*Vorliegender Auszug*:

#####

# HMI eigenbau. VB6, VB.NET, C#, Delphi, oder ... ?



## JesperMP (27 Juli 2008)

Hallo.

Inspiriert von diesen thread:
http://www.sps-forum.de/showthread.php?t=21187
frage ich:

Welche Programmier-Umgebung ist die beste für die Bereitstellung eines selbstgemachtes HMI ?
Wichtig ist wie einfach der Sprache und die Programmierumgebung ist zu verwenden. Ich bin kein Guru in die genannten Sprachen.

Ehrlich gesagt, es ist unwahrscheinlich, dass ich stelle um von WinCC Flexible zu eigenprogrammierung.
Aber dieses Thema interessiert mich trotzdem.

http://translate.google.com/translate_t?sl=en&tl=d


----------



## mst (28 Juli 2008)

#####

*Ausgelesene Informationen*:

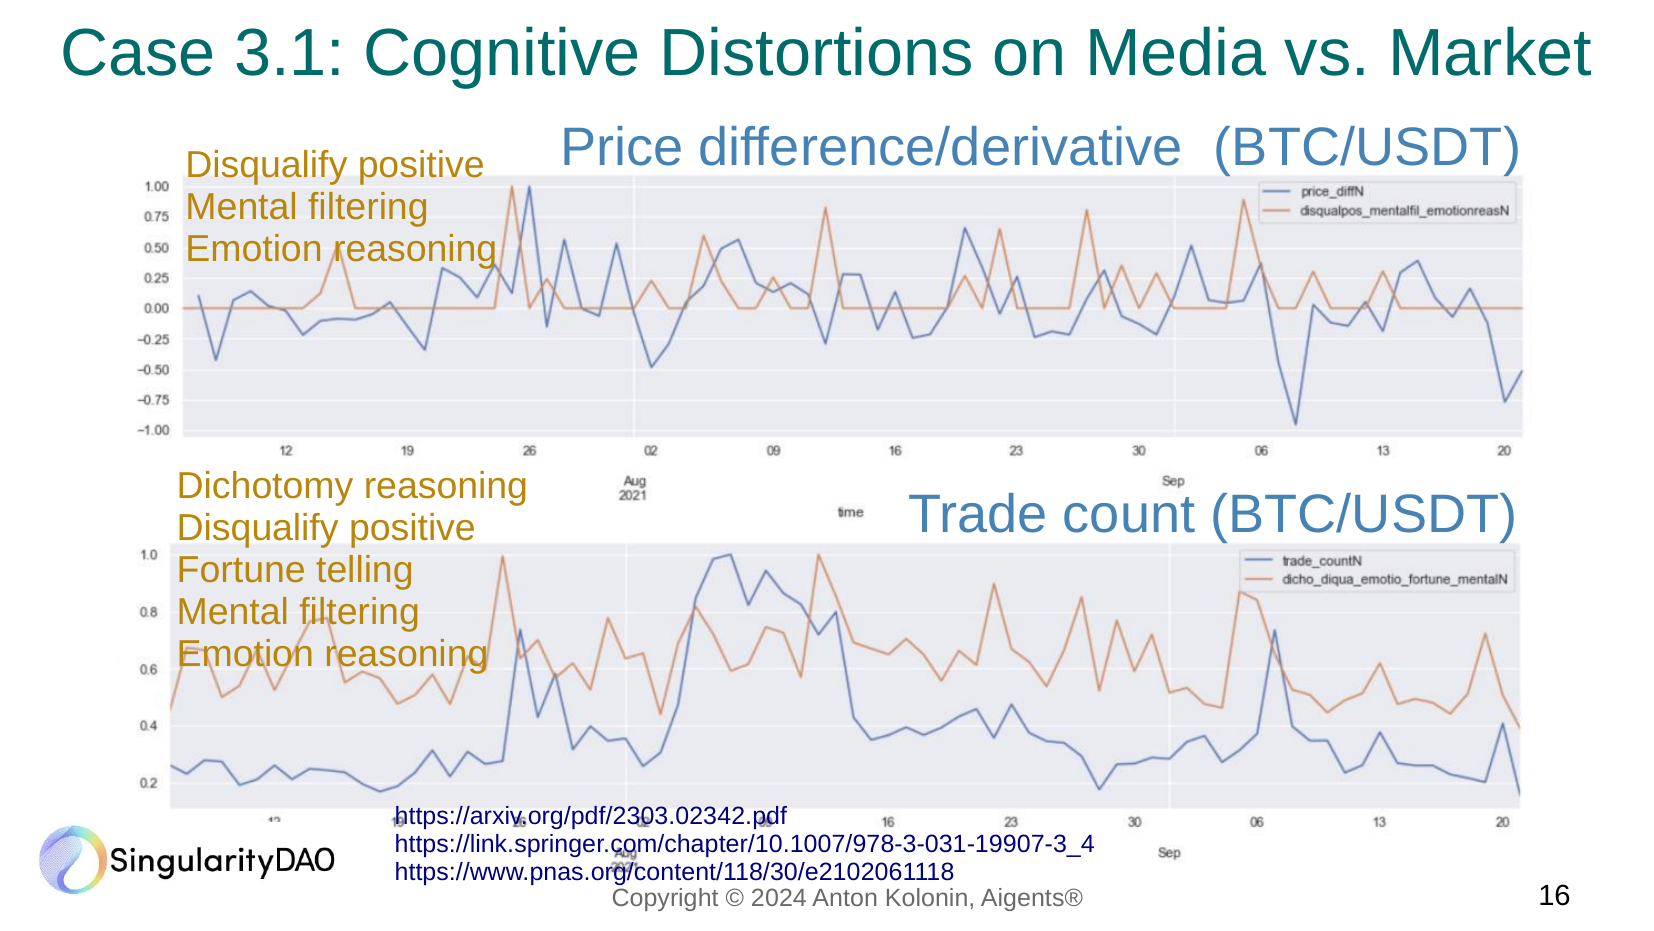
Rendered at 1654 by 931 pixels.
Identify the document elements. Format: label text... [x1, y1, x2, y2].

text_box Case 3.1: Cognitive Distortions on Media vs. Market [0, 0, 1654, 108]
text_box Disqualify positive Mental filtering Emotion reasoning [170, 131, 633, 282]
text_box Trade count (BTC/USDT) [807, 476, 1619, 551]
text_box https://arxiv.org/pdf/2303.02342.pdf https://link.springer.com/chapter/10.1007/978-3-031-19907-3_4 https://www.pnas.org/content/118/30/e2102061118 [379, 794, 1147, 894]
text_box Dichotomy reasoning Disqualify positive Fortune telling Mental filtering Emotion reasoning [161, 458, 579, 681]
text_box Price difference/derivative (BTC/USDT) [514, 109, 1568, 184]
picture [30, 163, 1540, 897]
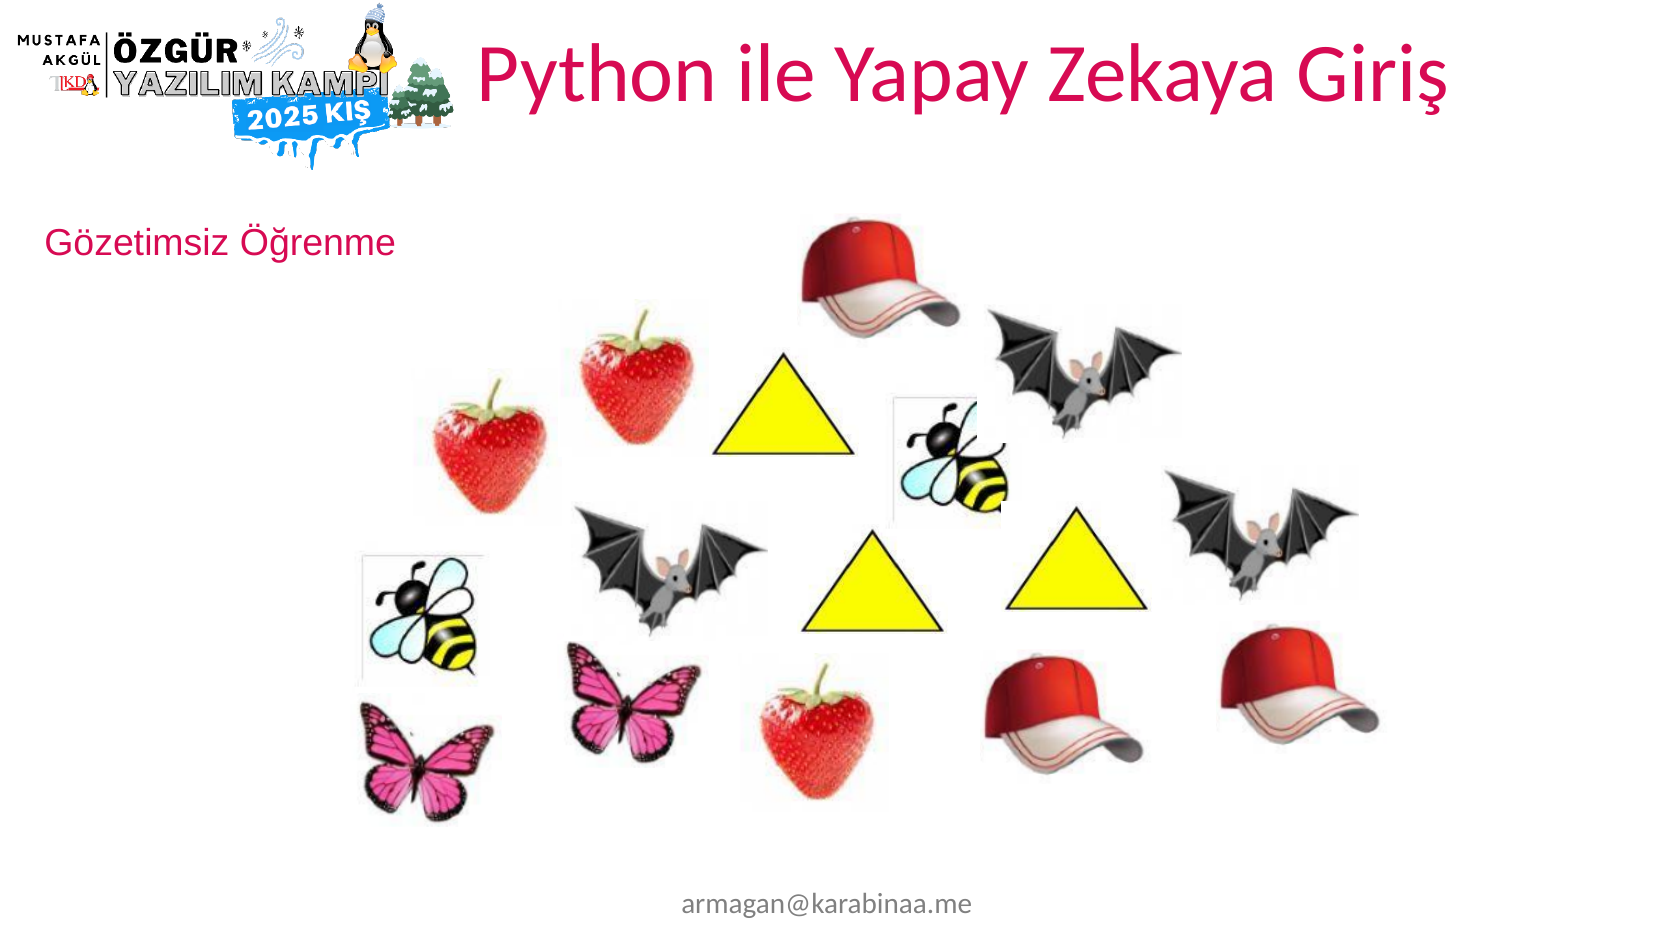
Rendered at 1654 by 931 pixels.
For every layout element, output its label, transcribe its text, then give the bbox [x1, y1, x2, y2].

text_box armagan@karabinaa.me [0, 877, 1654, 928]
picture [1216, 620, 1388, 754]
picture [0, 0, 463, 177]
picture [557, 501, 768, 768]
text_box Python ile Yapay Zekaya Giriş [462, 10, 1654, 126]
picture [797, 304, 1182, 635]
picture [411, 213, 969, 526]
picture [738, 653, 889, 812]
picture [1154, 465, 1359, 605]
picture [980, 649, 1152, 784]
picture [350, 541, 502, 827]
text_box Gözetimsiz Öğrenme [29, 213, 797, 271]
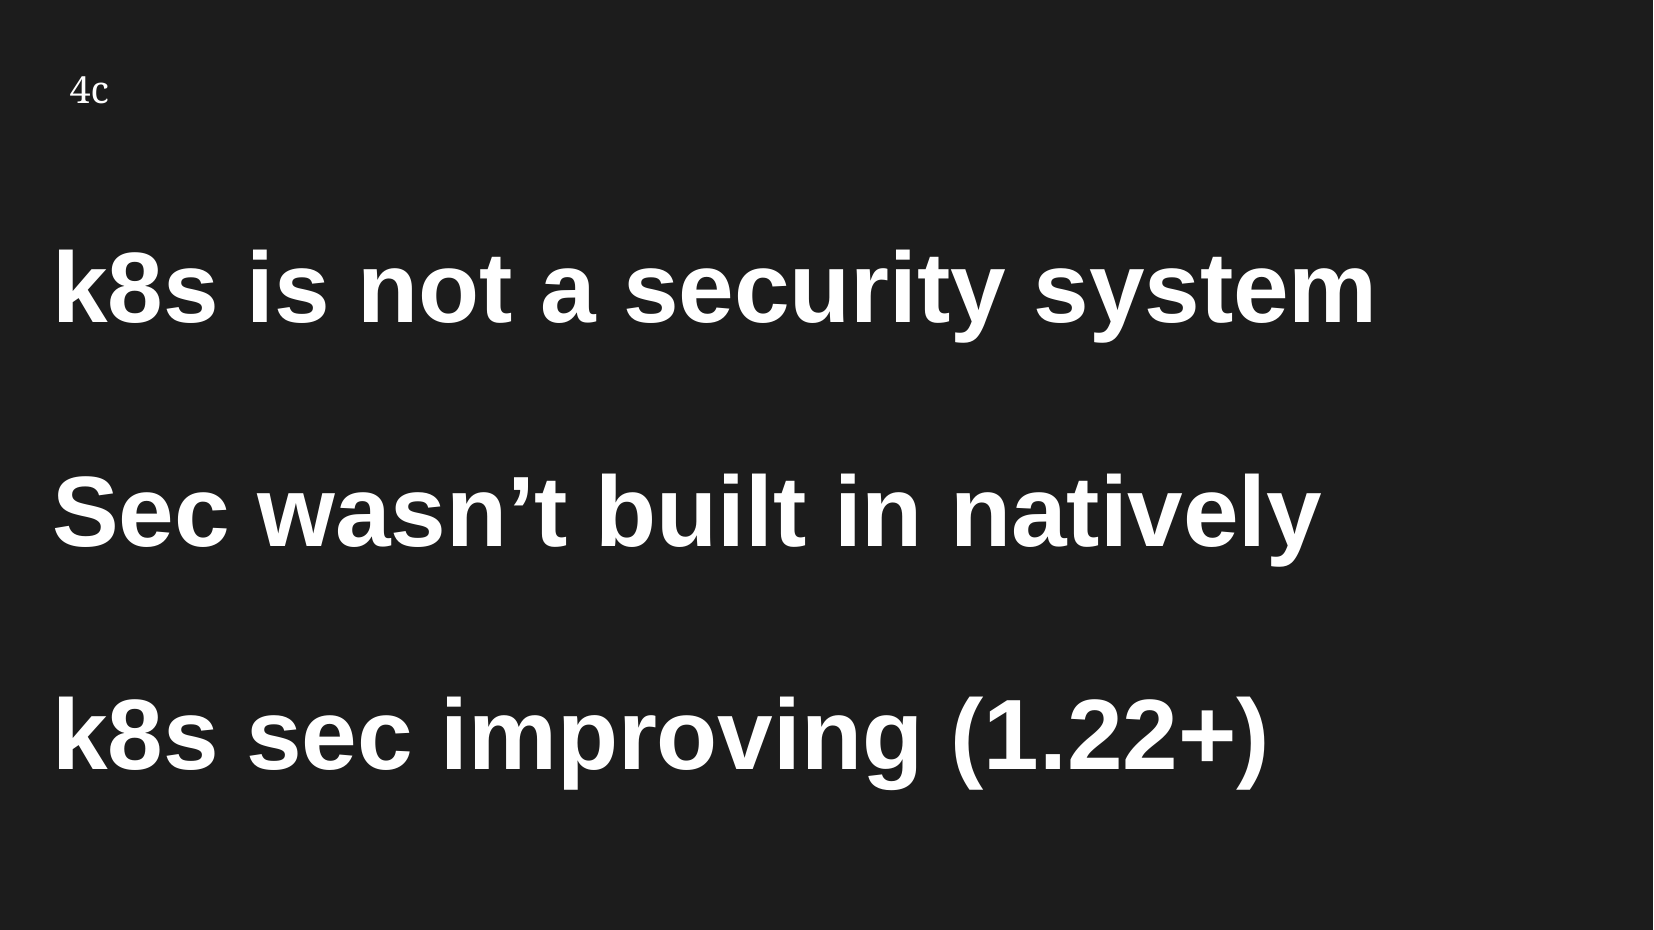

#####

*Deine Aufgaben*:
1) Beantworte zum Thread über den HMI-Eigenbau diese Fragen:
(a) Welche Programmiersprachen werden in der Überschrift genannt?
(b) Was ist dem Fragesteller bei der Wahl besonders wichtig?
(c) Von welcher Software wird er wahrscheinlich nicht auf eine Eigenprogrammierung umsteigen?
2) Schreibe den Thread über den HMI-Eigenbau weiter, indem du an seinem Ende fortfährst.

*Antworten je Aufgabe*:
1)
(a) In der Überschrift werden VB6, VB.NET, C# und Delphi genannt.
(b) Ihm ist wichtig, wie einfach die Sprache und die Programmierumgebung zu verwenden sind.
(c) Er wird wahrscheinlich nicht von WinCC Flexible umsteigen.

2)
Ich bin auch kein Guru in diesen Sprachen,

aber mit .net kann man je nach bedarf die einfacheren Sachen mit VB lösen und wenn es ins eingemachte geht C#.

Und wenn über die Funktionen von der Express Version nicht hinauskommt gibt es auch keine Lizenz Kosten.

Habe das gesamte .net Paket installiert, mir fehlte bis jetzt aber die Zeit um mich genauer damit auseinander zu setzen.


----------



## HeizDuese (28 Juli 2008)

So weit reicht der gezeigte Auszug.